[RECORDS FOR THIS EXERCISE Boundary: Start]

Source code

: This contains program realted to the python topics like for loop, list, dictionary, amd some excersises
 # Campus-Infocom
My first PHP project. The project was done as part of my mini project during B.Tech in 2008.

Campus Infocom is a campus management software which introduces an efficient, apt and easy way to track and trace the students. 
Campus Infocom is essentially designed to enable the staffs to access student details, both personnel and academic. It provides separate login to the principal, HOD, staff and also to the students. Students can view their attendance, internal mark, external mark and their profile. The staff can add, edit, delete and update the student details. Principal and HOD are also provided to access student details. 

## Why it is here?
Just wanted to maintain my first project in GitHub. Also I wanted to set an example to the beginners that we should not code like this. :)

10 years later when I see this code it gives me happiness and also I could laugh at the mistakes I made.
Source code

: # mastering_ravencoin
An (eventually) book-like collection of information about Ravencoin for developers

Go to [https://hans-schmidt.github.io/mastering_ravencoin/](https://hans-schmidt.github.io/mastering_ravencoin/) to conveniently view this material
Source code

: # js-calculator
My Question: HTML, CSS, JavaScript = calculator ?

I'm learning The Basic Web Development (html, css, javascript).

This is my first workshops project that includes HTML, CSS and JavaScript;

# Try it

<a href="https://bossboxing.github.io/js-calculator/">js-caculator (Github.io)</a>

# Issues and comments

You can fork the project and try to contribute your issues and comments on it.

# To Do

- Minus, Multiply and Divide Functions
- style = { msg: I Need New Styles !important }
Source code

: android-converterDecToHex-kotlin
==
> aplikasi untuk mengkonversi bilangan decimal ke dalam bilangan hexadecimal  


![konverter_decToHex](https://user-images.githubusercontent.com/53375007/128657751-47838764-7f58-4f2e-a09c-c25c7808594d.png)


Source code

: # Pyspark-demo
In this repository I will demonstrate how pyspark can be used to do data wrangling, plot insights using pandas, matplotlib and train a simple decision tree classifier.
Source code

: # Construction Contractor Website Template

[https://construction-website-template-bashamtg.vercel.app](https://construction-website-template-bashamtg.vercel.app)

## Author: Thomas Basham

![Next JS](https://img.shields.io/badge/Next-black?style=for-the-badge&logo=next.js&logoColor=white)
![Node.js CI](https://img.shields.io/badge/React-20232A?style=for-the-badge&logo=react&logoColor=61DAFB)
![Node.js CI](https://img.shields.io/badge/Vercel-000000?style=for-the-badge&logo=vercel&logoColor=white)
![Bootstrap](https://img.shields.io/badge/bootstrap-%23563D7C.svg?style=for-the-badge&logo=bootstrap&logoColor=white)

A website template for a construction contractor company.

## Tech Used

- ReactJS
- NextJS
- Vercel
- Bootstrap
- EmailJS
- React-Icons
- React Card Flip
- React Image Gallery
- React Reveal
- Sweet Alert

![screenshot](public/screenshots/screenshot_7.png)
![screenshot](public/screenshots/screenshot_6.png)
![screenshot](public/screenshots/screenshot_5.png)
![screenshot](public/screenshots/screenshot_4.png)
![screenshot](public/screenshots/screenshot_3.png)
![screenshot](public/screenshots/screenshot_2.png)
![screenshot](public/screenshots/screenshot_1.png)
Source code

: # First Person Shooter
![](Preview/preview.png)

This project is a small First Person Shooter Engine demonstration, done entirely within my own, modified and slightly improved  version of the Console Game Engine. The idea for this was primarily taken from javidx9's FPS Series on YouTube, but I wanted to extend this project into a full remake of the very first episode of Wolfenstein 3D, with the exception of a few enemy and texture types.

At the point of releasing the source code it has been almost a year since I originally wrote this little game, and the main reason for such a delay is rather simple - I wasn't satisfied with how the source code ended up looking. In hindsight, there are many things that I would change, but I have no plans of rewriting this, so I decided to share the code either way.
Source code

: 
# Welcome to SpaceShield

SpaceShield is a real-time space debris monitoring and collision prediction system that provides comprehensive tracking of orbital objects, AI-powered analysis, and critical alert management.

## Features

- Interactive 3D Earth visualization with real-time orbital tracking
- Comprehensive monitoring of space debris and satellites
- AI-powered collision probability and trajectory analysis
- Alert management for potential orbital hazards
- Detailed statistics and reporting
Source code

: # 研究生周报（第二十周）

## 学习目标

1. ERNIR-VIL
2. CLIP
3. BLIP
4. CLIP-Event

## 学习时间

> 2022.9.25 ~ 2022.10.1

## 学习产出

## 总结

[RECORDS FOR THIS EXERCISE Boundary: End]

• TASK GOAL
Return every line of the listing above unchanged, character for character.

• RESPONSE AREA
Source code

: This contains program realted to the python topics like for loop, list, dictionary, amd some excersises
 # Campus-Infocom
My first PHP project. The project was done as part of my mini project during B.Tech in 2008.

Campus Infocom is a campus management software which introduces an efficient, apt and easy way to track and trace the students. 
Campus Infocom is essentially designed to enable the staffs to access student details, both personnel and academic. It provides separate login to the principal, HOD, staff and also to the students. Students can view their attendance, internal mark, external mark and their profile. The staff can add, edit, delete and update the student details. Principal and HOD are also provided to access student details. 

## Why it is here?
Just wanted to maintain my first project in GitHub. Also I wanted to set an example to the beginners that we should not code like this. :)

10 years later when I see this code it gives me happiness and also I could laugh at the mistakes I made.
Source code

: # mastering_ravencoin
An (eventually) book-like collection of information about Ravencoin for developers

Go to [https://hans-schmidt.github.io/mastering_ravencoin/](https://hans-schmidt.github.io/mastering_ravencoin/) to conveniently view this material
Source code

: # js-calculator
My Question: HTML, CSS, JavaScript = calculator ?

I'm learning The Basic Web Development (html, css, javascript).

This is my first workshops project that includes HTML, CSS and JavaScript;

# Try it

<a href="https://bossboxing.github.io/js-calculator/">js-caculator (Github.io)</a>

# Issues and comments

You can fork the project and try to contribute your issues and comments on it.

# To Do

- Minus, Multiply and Divide Functions
- style = { msg: I Need New Styles !important }
Source code

: android-converterDecToHex-kotlin
==
> aplikasi untuk mengkonversi bilangan decimal ke dalam bilangan hexadecimal  


![konverter_decToHex](https://user-images.githubusercontent.com/53375007/128657751-47838764-7f58-4f2e-a09c-c25c7808594d.png)


Source code

: # Pyspark-demo
In this repository I will demonstrate how pyspark can be used to do data wrangling, plot insights using pandas, matplotlib and train a simple decision tree classifier.
Source code

: # Construction Contractor Website Template

[https://construction-website-template-bashamtg.vercel.app](https://construction-website-template-bashamtg.vercel.app)

## Author: Thomas Basham

![Next JS](https://img.shields.io/badge/Next-black?style=for-the-badge&logo=next.js&logoColor=white)
![Node.js CI](https://img.shields.io/badge/React-20232A?style=for-the-badge&logo=react&logoColor=61DAFB)
![Node.js CI](https://img.shields.io/badge/Vercel-000000?style=for-the-badge&logo=vercel&logoColor=white)
![Bootstrap](https://img.shields.io/badge/bootstrap-%23563D7C.svg?style=for-the-badge&logo=bootstrap&logoColor=white)

A website template for a construction contractor company.

## Tech Used

- ReactJS
- NextJS
- Vercel
- Bootstrap
- EmailJS
- React-Icons
- React Card Flip
- React Image Gallery
- React Reveal
- Sweet Alert

![screenshot](public/screenshots/screenshot_7.png)
![screenshot](public/screenshots/screenshot_6.png)
![screenshot](public/screenshots/screenshot_5.png)
![screenshot](public/screenshots/screenshot_4.png)
![screenshot](public/screenshots/screenshot_3.png)
![screenshot](public/screenshots/screenshot_2.png)
![screenshot](public/screenshots/screenshot_1.png)
Source code

: # First Person Shooter
![](Preview/preview.png)

This project is a small First Person Shooter Engine demonstration, done entirely within my own, modified and slightly improved  version of the Console Game Engine. The idea for this was primarily taken from javidx9's FPS Series on YouTube, but I wanted to extend this project into a full remake of the very first episode of Wolfenstein 3D, with the exception of a few enemy and texture types.

At the point of releasing the source code it has been almost a year since I originally wrote this little game, and the main reason for such a delay is rather simple - I wasn't satisfied with how the source code ended up looking. In hindsight, there are many things that I would change, but I have no plans of rewriting this, so I decided to share the code either way.
Source code

: 
# Welcome to SpaceShield

SpaceShield is a real-time space debris monitoring and collision prediction system that provides comprehensive tracking of orbital objects, AI-powered analysis, and critical alert management.

## Features

- Interactive 3D Earth visualization with real-time orbital tracking
- Comprehensive monitoring of space debris and satellites
- AI-powered collision probability and trajectory analysis
- Alert management for potential orbital hazards
- Detailed statistics and reporting
Source code

: # 研究生周报（第二十周）

## 学习目标

1. ERNIR-VIL
2. CLIP
3. BLIP
4. CLIP-Event

## 学习时间

> 2022.9.25 ~ 2022.10.1

## 学习产出

## 总结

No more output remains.